Any list of influential female artists is likely to include Georgia O’Keefe, Frida Kahlo and Mary Cassat, but many other women have produced profound and powerful work without the same name recognition. Upper school Art History students can now add seven more women to the list, after reading an acclaimed book and exchanging insights with its author, Booklist critic Donna Seaman.
Seaman’s biographical anthology, “Identity Unknown: Rediscovering Seven American Women Artists,” delves into the lives of lesser-known American artists Lousie Nevelson, Gertrude Abercrombie, Lois Mailou Jones, Joan Brown, Ree Morton, Lenore Tawney and Christina Ramberg. She discussed the work of each one via teleconference with Mark Luce’s students on Wednesday, May 9, and said she found their questions “smart and sensitive,” and their observations “important and astute.”

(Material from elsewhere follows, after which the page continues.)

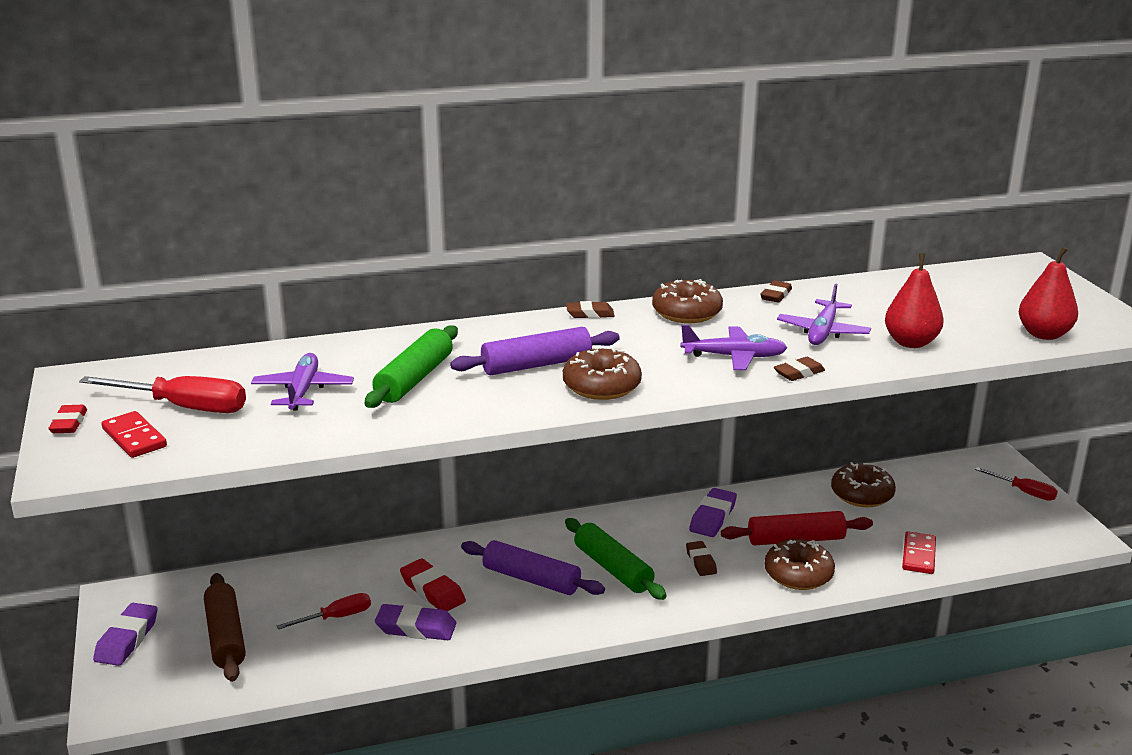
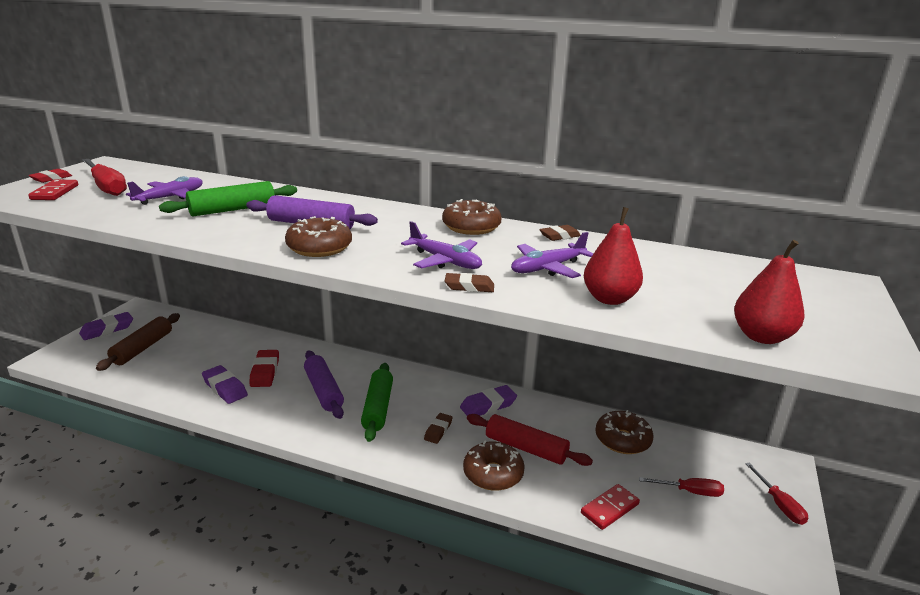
camera: 35 degrees right, 0 degrees up
(336, 617) = (200, 363): red screwdriver -> red screwdriver (689, 491)
(590, 314) = (407, 209): brown eraser -> none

Each student chose an artist to study and discuss. Prompted by their questions, Seaman explained how Ramberg’s Cubist- and Surrealist-inspired paintings depicted her military upbringing and her belief that by attaining strength in beauty, women become powerful. She told them Brown’s whimsical paintings were inspired by her own life, “which was a radical act for a woman at the time because she was saying she was as interesting as any man.” She explained how Jones helped lead the art world to recognize the strength and beauty of African-American art, and why Abercrombie’s reputation as a party girl and “Queen of the Bohemian Artists” was at odds with her inner loneliness and solitude.
Mr. Luce said bringing in subject-area experts like Seaman gives students new perspectives on what they learn in the classroom and opportunities to apply critical thinking skills.
“The students were able to translate what they had read and presented into sophisticated analysis of the artists and excellent questions for Donna. This type of interaction with authors and artists not only enhances student learning, but it also reminds them of how the art canon’s construction never rests solely on merit.”